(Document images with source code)
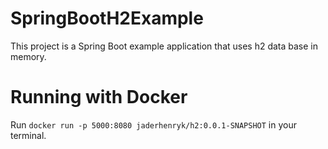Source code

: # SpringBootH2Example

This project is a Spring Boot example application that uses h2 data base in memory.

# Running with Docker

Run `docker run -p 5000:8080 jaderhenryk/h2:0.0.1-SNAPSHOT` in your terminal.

[What this task involves]
Would you return, unchanged, the lines from the one containing "This project is" through the end of the entries?

[Response below]
This project is a Spring Boot example application that uses h2 data base in memory.

# Running with Docker

Run `docker run -p 5000:8080 jaderhenryk/h2:0.0.1-SNAPSHOT` in your terminal.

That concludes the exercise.